Bullish Investors Boost Indus Japan Fund Assets by 7%

Indus Capital Partners’s Japan funds are bullish on the retail and hospitality sectors, having grown assets by about 7% this year on net inflows from investors.

(Bloomberg) — Indus Capital Partners’s Japan funds are bullish on the retail and hospitality sectors, having grown assets by about 7% this year on net inflows from investors.  

The firm’s Japan funds trimmed exporter investments and rotated partially toward stocks in the retail, restaurant and hospitality industries, said partner Howard Smith, who manages its funds in the country. He added that these companies could benefit from domestic real wage gains and the return of mainland Chinese tourists.

Founded in late 2000 by a pair of Soros Fund Management alumni, Indus oversees $3.7 billion of assets and has offices in San Francisco, Tokyo, Hong Kong and Shanghai. Smith also favors small growth companies in financial and human resources technology, as well as e-commerce industries in Japan.

“That is how I imagine the opportunity set being most attractive in the next six to 12 months,” Smith said, declining to identify any stocks, because of regulatory restrictions. “Beyond that, it will have to depend on the depth of the duration of the US recession and where the yen-dollar exchange rate goes.”

In local currency terms, Japan’s benchmark is the sixth-best performer out of the 92 primary stock gauges tracked by Bloomberg globally this year. Semiconductor-related stocks such as Advantest Corp. and Renesas Electronics Corp. led the charge, having more than doubled in prices this year.

Started in December 2000, Indus’s $127 million Japan stock hedge fund is one of the oldest, outliving competitors who threw in the towel during the lost decade of the Japanese market. Its Japan strategy also includes a long-only fund that started in February 2010 and manages almost $1.1 billion. 

Investors added $84 million of fresh capital to its Japan strategy in 2023, the firm said. 

A version of the long-only fund, which does not hedge currency risk, advanced nearly 7.9% from its inception to June 2023, against an annualized 4.5% gain for Topix, according to investor updates seen by Bloomberg News.

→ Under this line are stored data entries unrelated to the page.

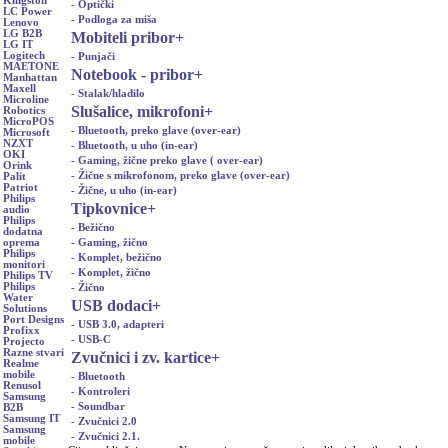
Kingston
- Optički
LC Power
- Podloga za miša
Lenovo
LG B2B
Mobiteli pribor
+
LG IT
Logitech
- Punjači
MAETONE
Notebook - pribor
+
Manhattan
Maxell
- Stalak/hladilo
Microline
Slušalice, mikrofoni
+
Robotics
MicroPOS
- Bluetooth, preko glave (over-ear)
Microsoft
NZXT
- Bluetooth, u uho (in-ear)
OKI
- Gaming, žične preko glave ( over-ear)
Orink
- Žične s mikrofonom, preko glave (over-ear)
Palit
Patriot
- Žične, u uho (in-ear)
Philips
Tipkovnice
+
audio
Philips
- Bežično
dodatna
- Gaming, žično
oprema
Philips
- Komplet, bežično
monitori
- Komplet, žično
Philips TV
Philips
- Žično
Water
USB dodaci
+
Solutions
Port Designs
- USB 3.0, adapteri
Profixx
- USB-C
Projecto
Razne stvari
Zvučnici i zv. kartice
+
Realme
mobile
- Bluetooth
Renusol
- Kontroleri
Samsung
- Soundbar
B2B
Samsung IT
- Zvučnici 2.0
Samsung
- Zvučnici 2.1.
mobile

The hedge fund has gained an annualized 6.7% from inception to June, compared with a 2.3% rise posted by the Japan’s Topix index.

Indus declined to comment on performance, citing regulatory restrictions.

Apart from semiconductor companies, Indus also has investments in internationally focused Japanese stocks in the pharmaceutical, video gaming, precision engineering, material science industries as well as providers of animated content. Such companies which have primarily yen-denominated costs and collect revenue mostly in dollar have benefited from the strength of the US economy and cheap yen. The Japanese currency slipped to the weakest against the greenback in 32 years in October. 

 

Smith sees yen strengthening over the next six months. The interest rate differentials between the US and Japan will narrow as Bank of Japan exits yield curve control and US rates decline. An appreciating yen will help boost disposable income and consumption in a country that relies on imported energy and food. The yen has already strengthened nearly 9% from its October low.

Read more on Bank of Japan yield curve control

Couple that with a very tight labor market and much faster wage growth, real incomes and consumer confidence will grow. With both countries having abandoned Covid-era restrictions, Smith is looking forward to the return of Chinese travelers, the big spenders, to give Japanese consumption another boost in the next six to 12 months.

Smith lived in Japan for a quarter of a century and has been with Indus since 2002. He says Japan is still struggling with a perception issue.  

“Thirty years after the bursting of the bubble, people are still talking about public debt in Japan, or deflation in Japan, or poor corporate governance in Japan,” he said. “Japan has a growing number of world-class companies” but yet do not “trade at world class valuations.”

The introduction of corporate governance and stewardship codes about a decade ago sped up corporate governance improvements. In the last five years, companies including banks and insurers have been unwinding once ubiquitous cross-shareholding with other Japanese companies to tighten balance sheets and buyback stocks. 

Companies are often acting on their own initiative, nudged along by regulatory and peer pressure, rather than activist investors. 

“I have never seen an environment in corporate Japan where the management of companies is so conscious and so aware of capital efficiency and uses of cash flow,” said Smith. “That’s a profoundly exciting development and something that I have not really experienced for much of my career.”